▶ MATERIAL FOR THIS EXERCISE
★ ★ ★ ★ ★ ★ ★
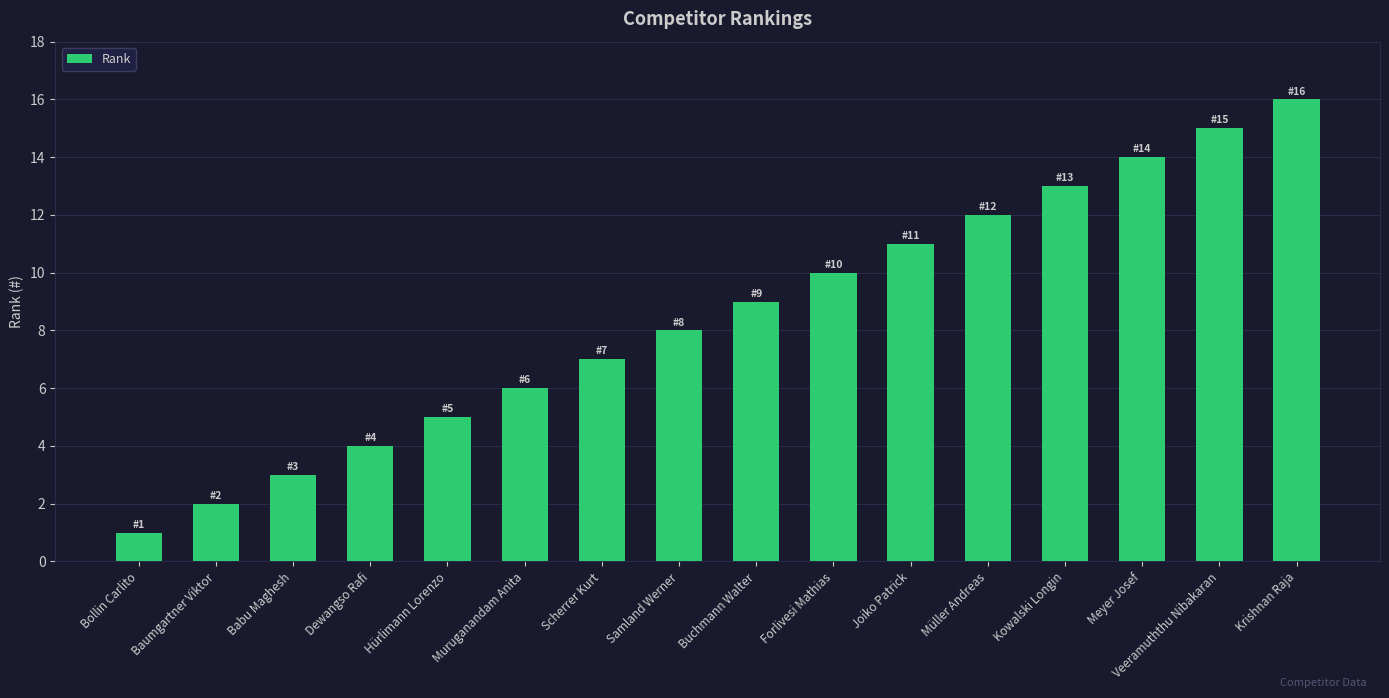

Which has a higher value, Veeramuththu Nibakaran or Baumgartner Viktor?

Veeramuththu Nibakaran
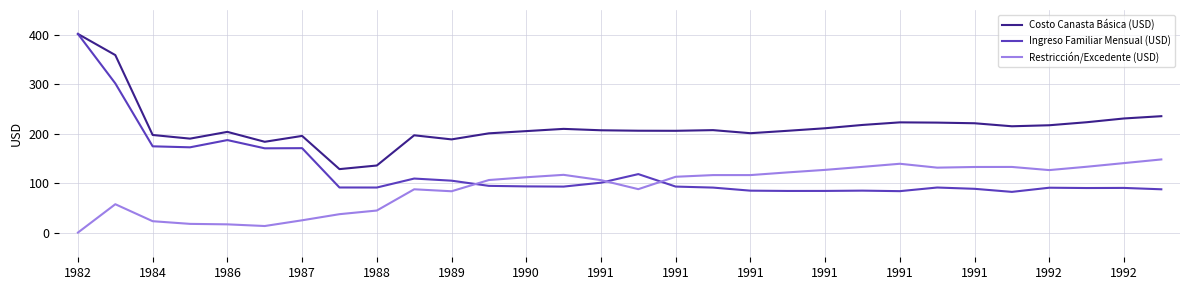

Rank the series by their average value, from lowest to highest.

Restricción/Excedente (USD), Ingreso Familiar Mensual (USD), Costo Canasta Básica (USD)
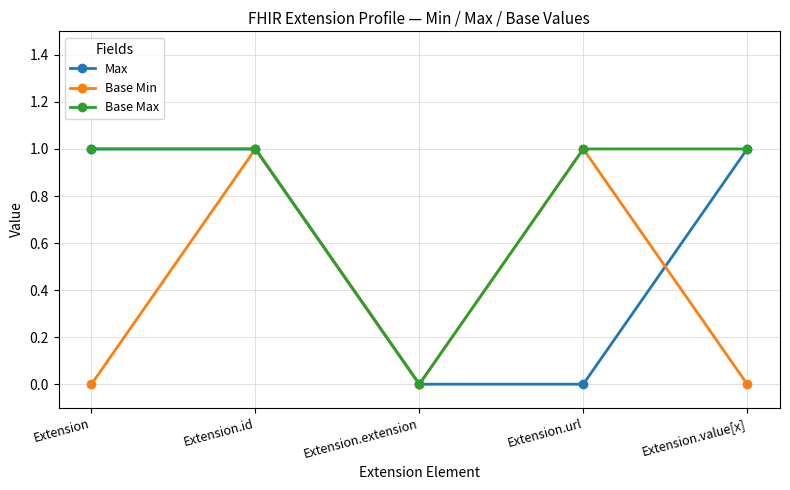

Count the Base Max values in the range 1 to 2.

4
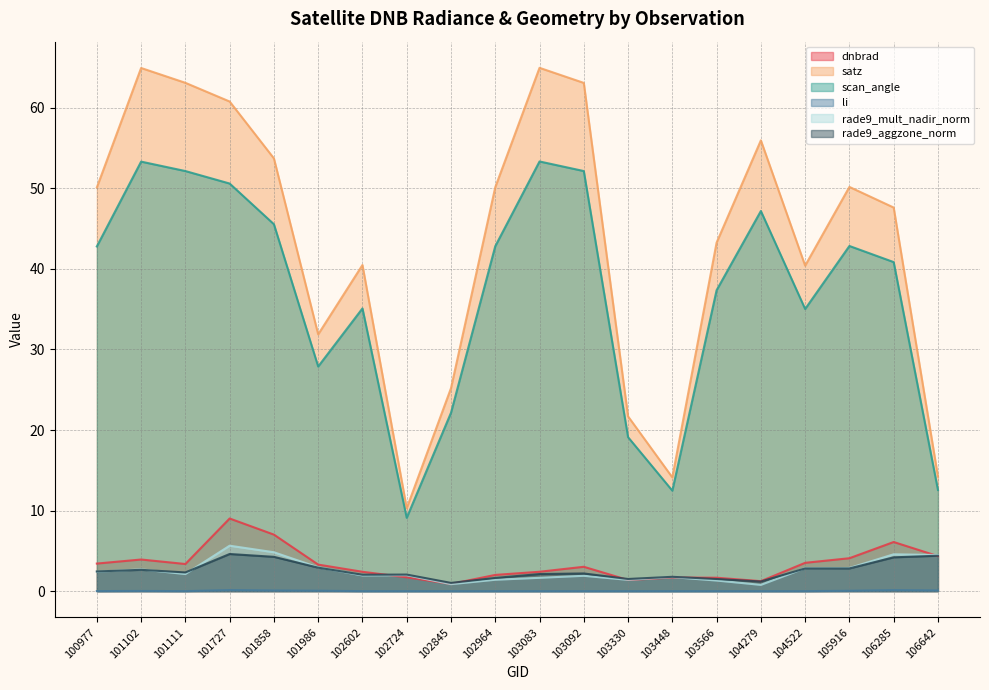

What is the difference between the highest and lowest values at 103566?

43.3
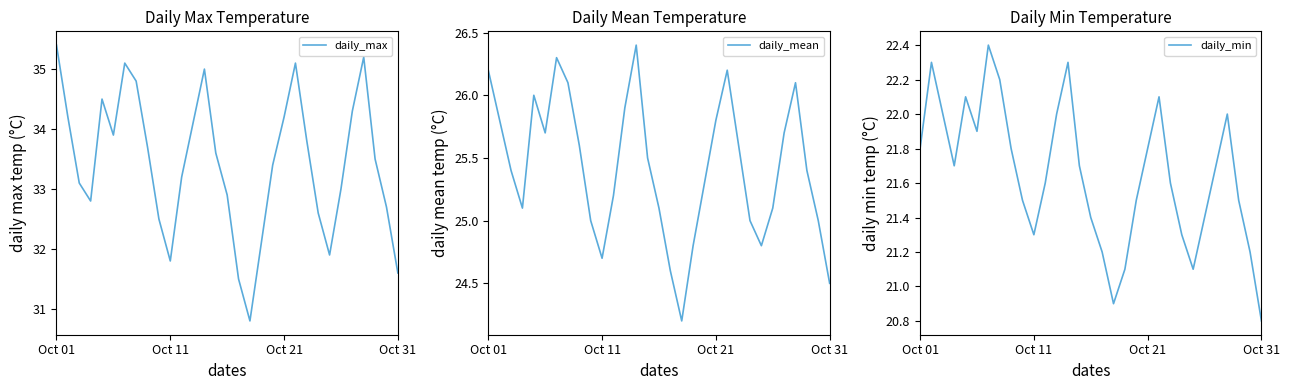

At which category is the sum across all series the highest?

6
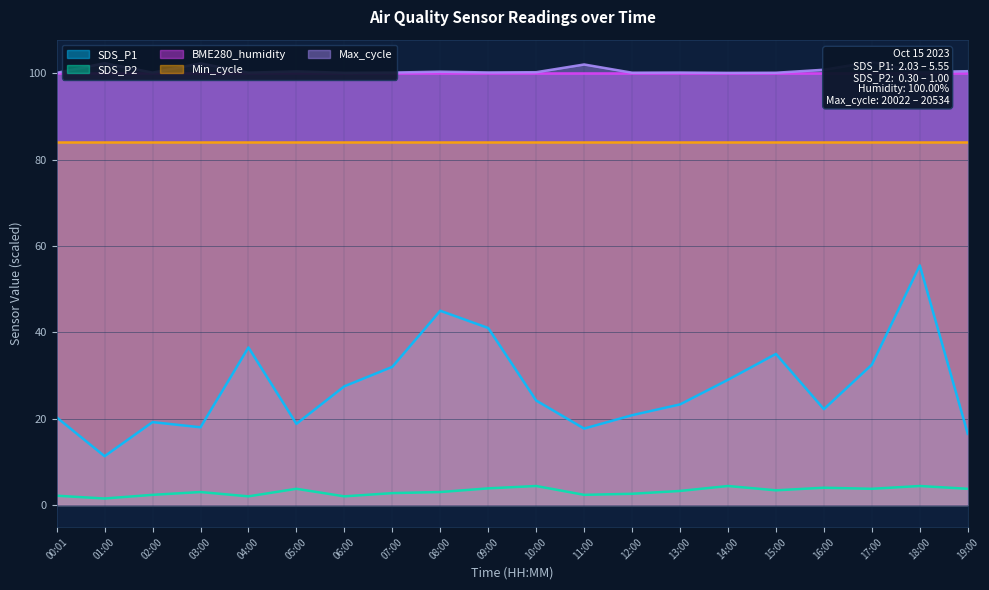

What is the label of the 8th point from the left?

07:00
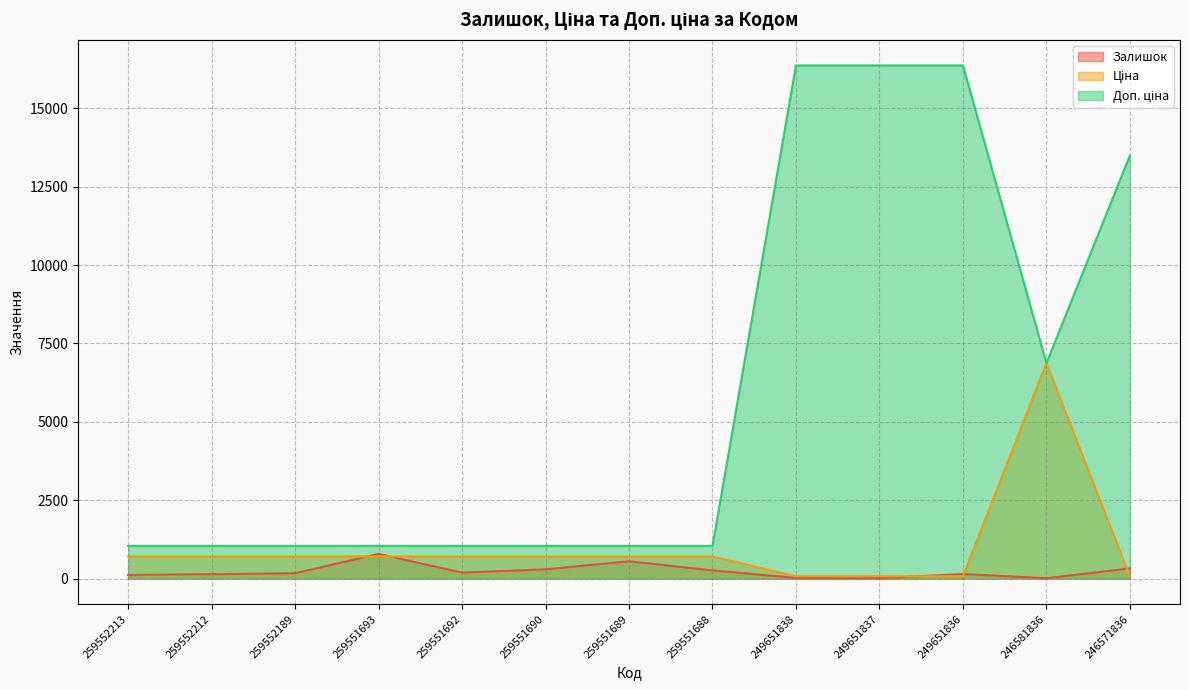

True or false: Ціна and Доп. ціна intersect in this chart.

False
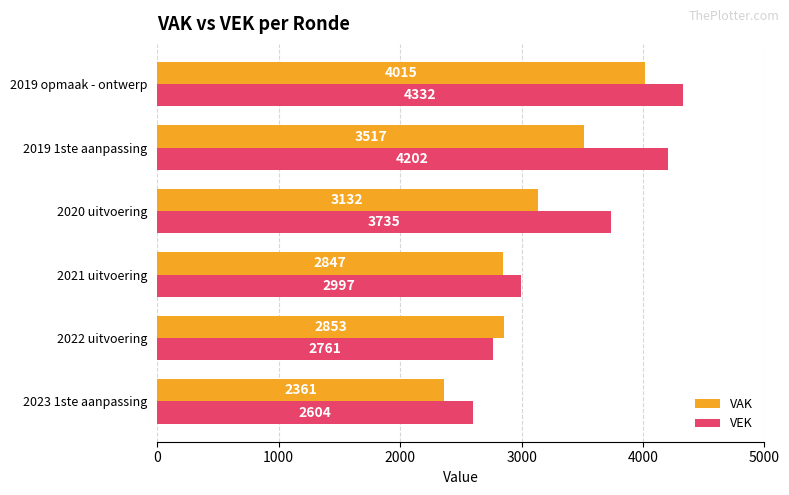

What are all the series names shown in the legend?

VAK, VEK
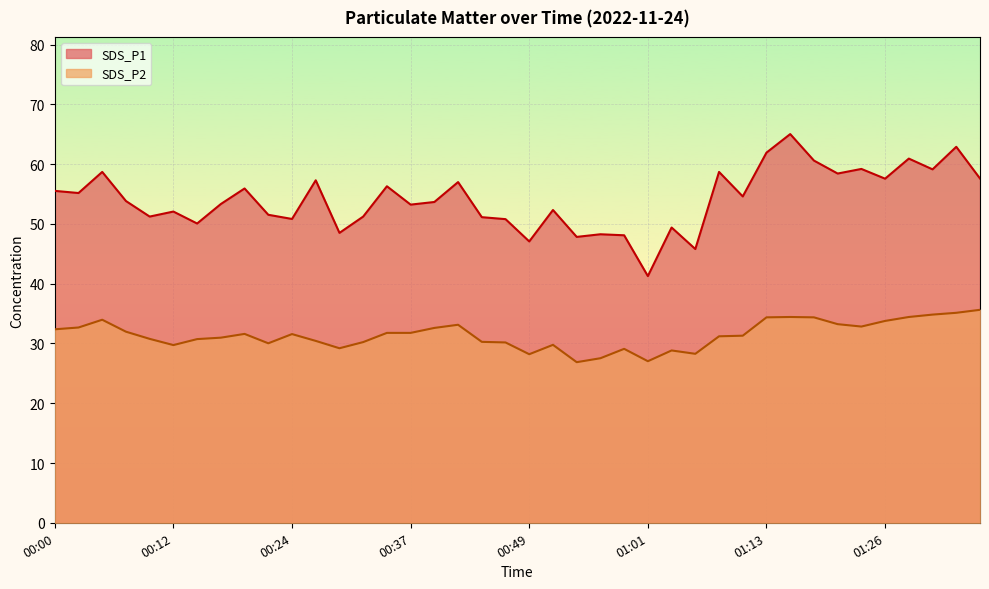

What is the label of the 20th point from the left?

00:46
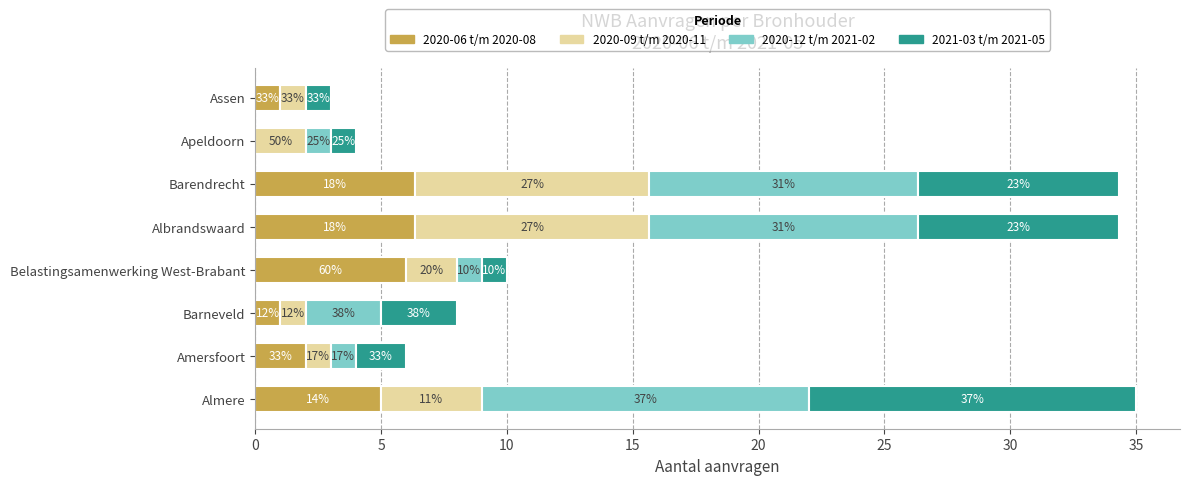

What are all the series names shown in the legend?

2020-06 t/m 2020-08, 2020-09 t/m 2020-11, 2020-12 t/m 2021-02, 2021-03 t/m 2021-05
★ ★ ★ ★ ★ ★ ★
▶ EXERCISE PROMPT
Copy the records word for word, beginning with the line that contains "Rank the series" and continuing through the end of the records. Leave the pictures out of your copy.

▶ SOLUTION TO THIS TASK
Rank the series by their average value, from lowest to highest.

Restricción/Excedente (USD), Ingreso Familiar Mensual (USD), Costo Canasta Básica (USD)

Count the Base Max values in the range 1 to 2.

4

What is the difference between the highest and lowest values at 103566?

43.3

At which category is the sum across all series the highest?

6

What is the label of the 8th point from the left?

07:00

True or false: Ціна and Доп. ціна intersect in this chart.

False

What are all the series names shown in the legend?

VAK, VEK

What is the label of the 20th point from the left?

00:46

What are all the series names shown in the legend?

2020-06 t/m 2020-08, 2020-09 t/m 2020-11, 2020-12 t/m 2021-02, 2021-03 t/m 2021-05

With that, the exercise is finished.